[START Stored records]

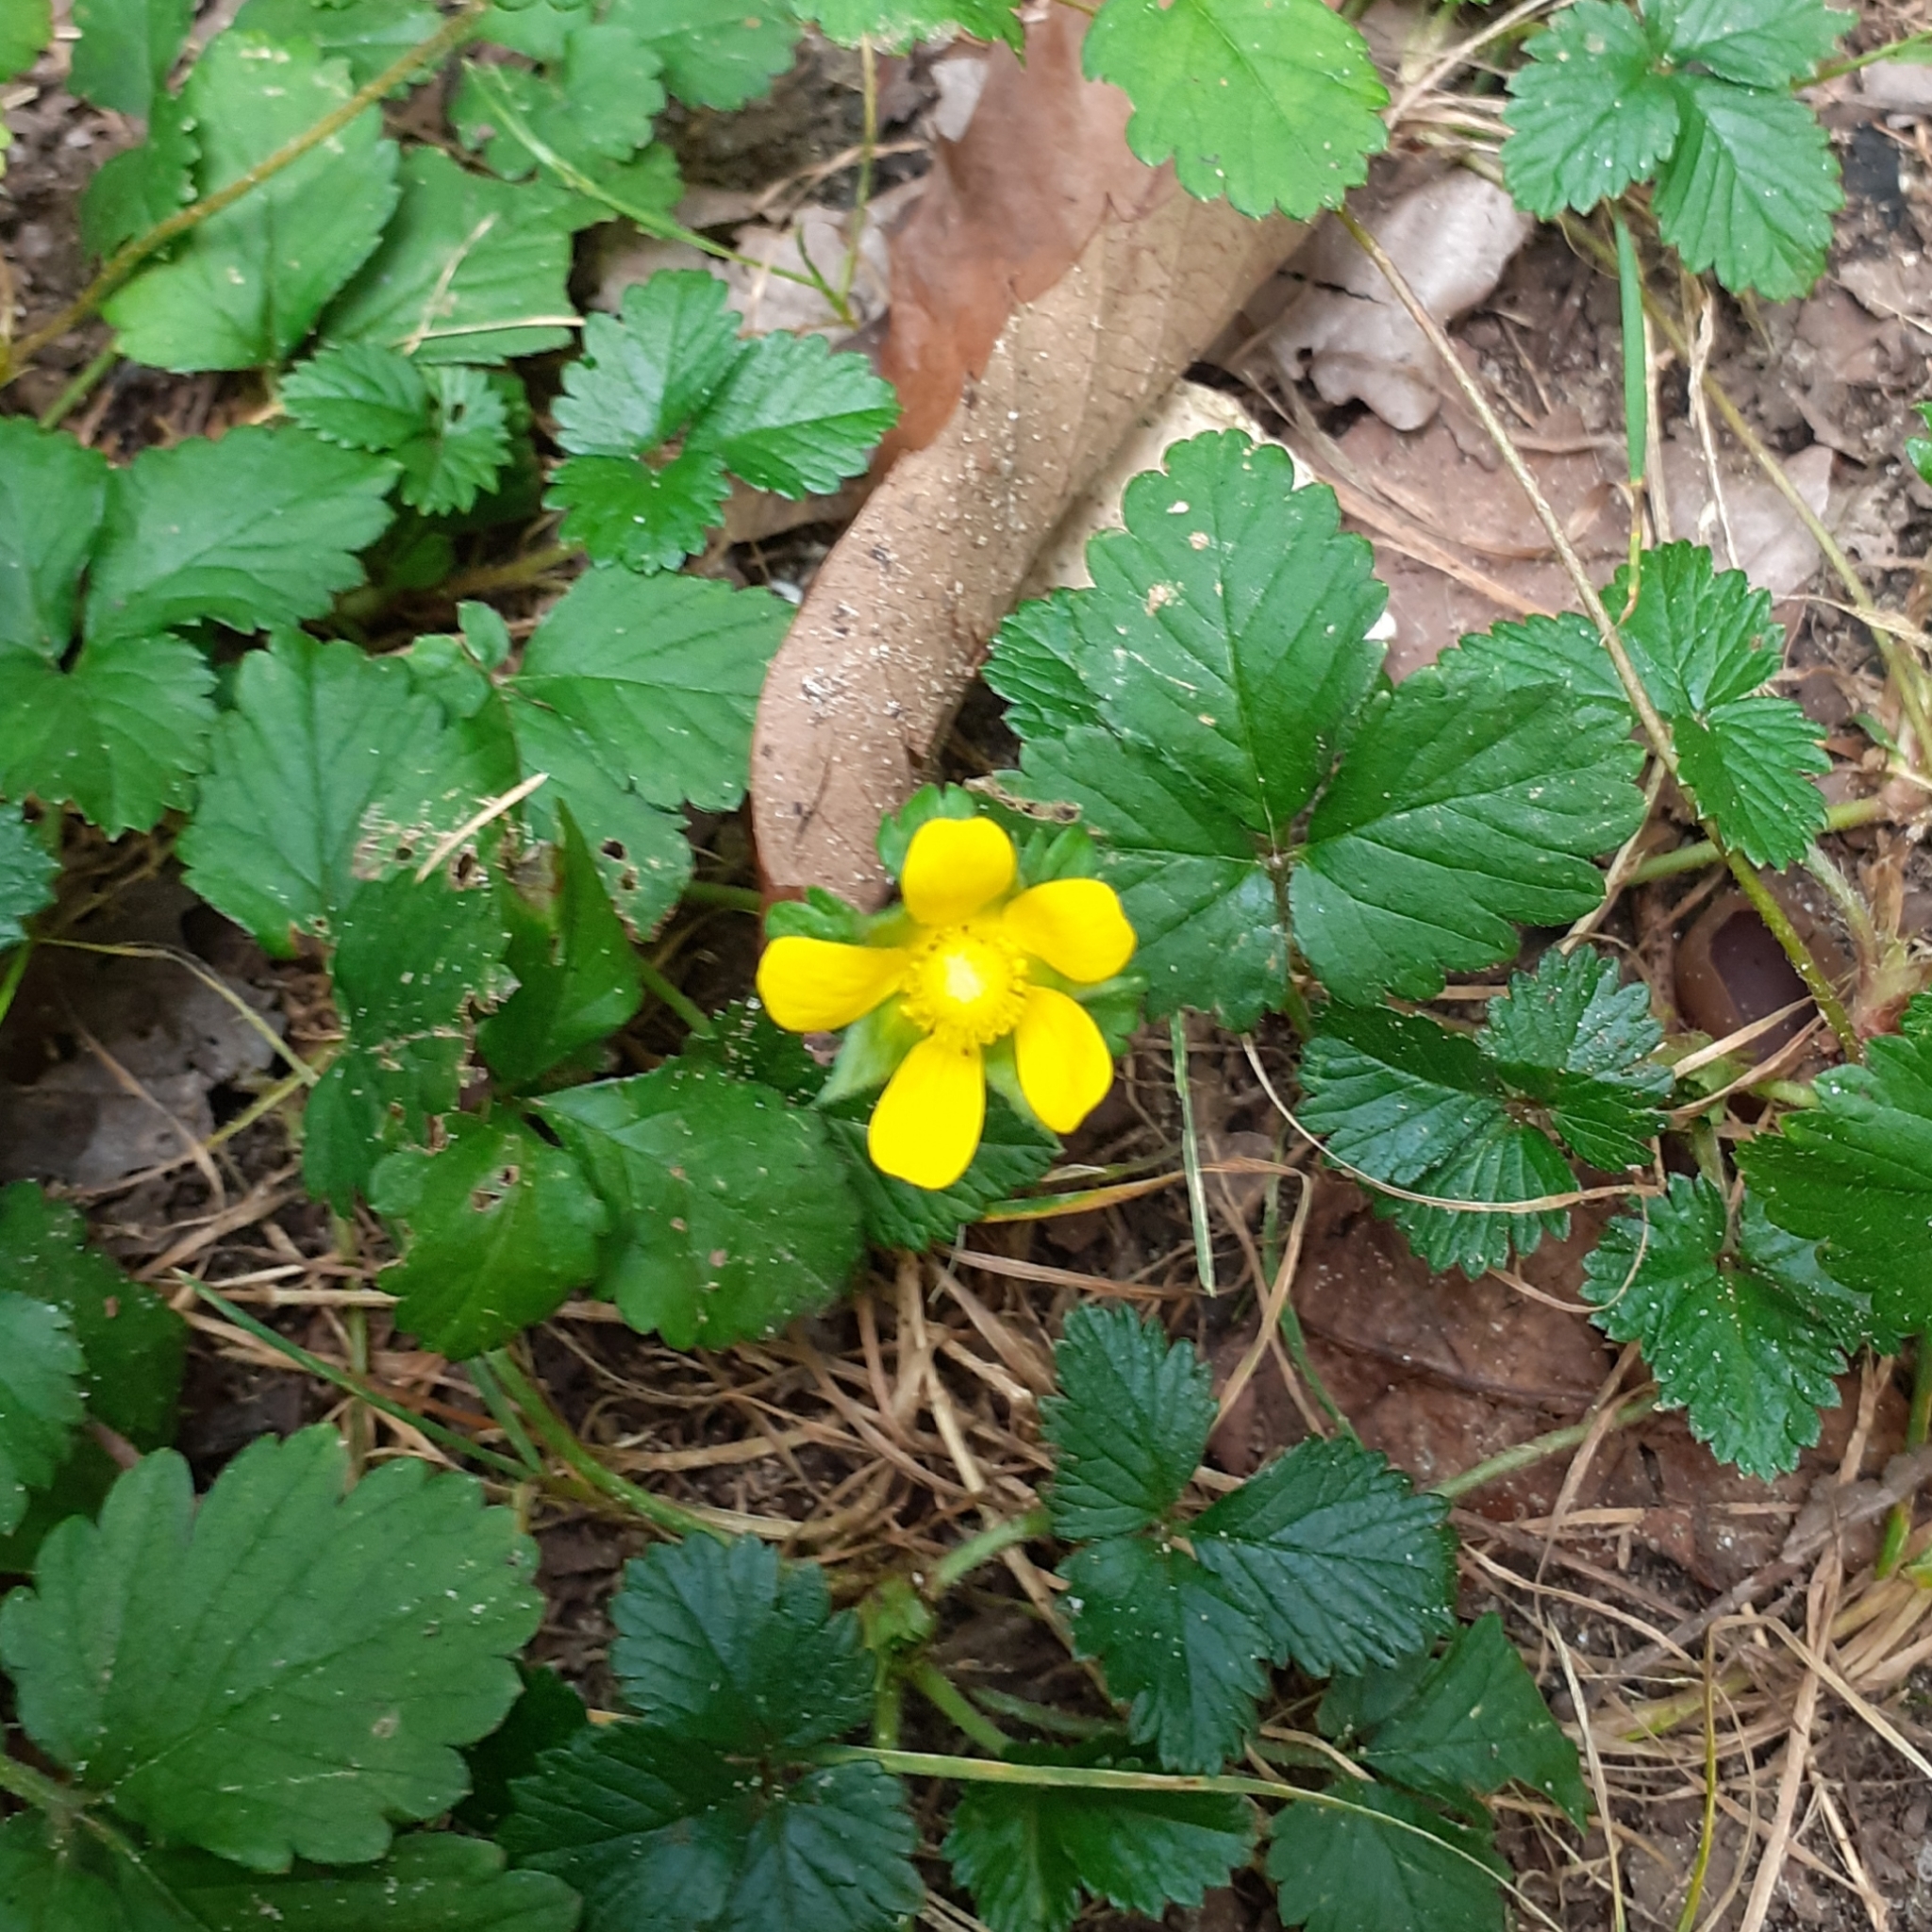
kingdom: Plantae
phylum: Tracheophyta
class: Magnoliopsida
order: Rosales
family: Rosaceae
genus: Potentilla
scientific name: Potentilla indica
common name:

[END Stored records]

▸ Exercise description
Rewrite the rows above with "vernacular name" substituted for every "common name" and nothing else changed. Omit the pictures.

▸ Output
kingdom: Plantae
phylum: Tracheophyta
class: Magnoliopsida
order: Rosales
family: Rosaceae
genus: Potentilla
scientific name: Potentilla indica
vernacular name:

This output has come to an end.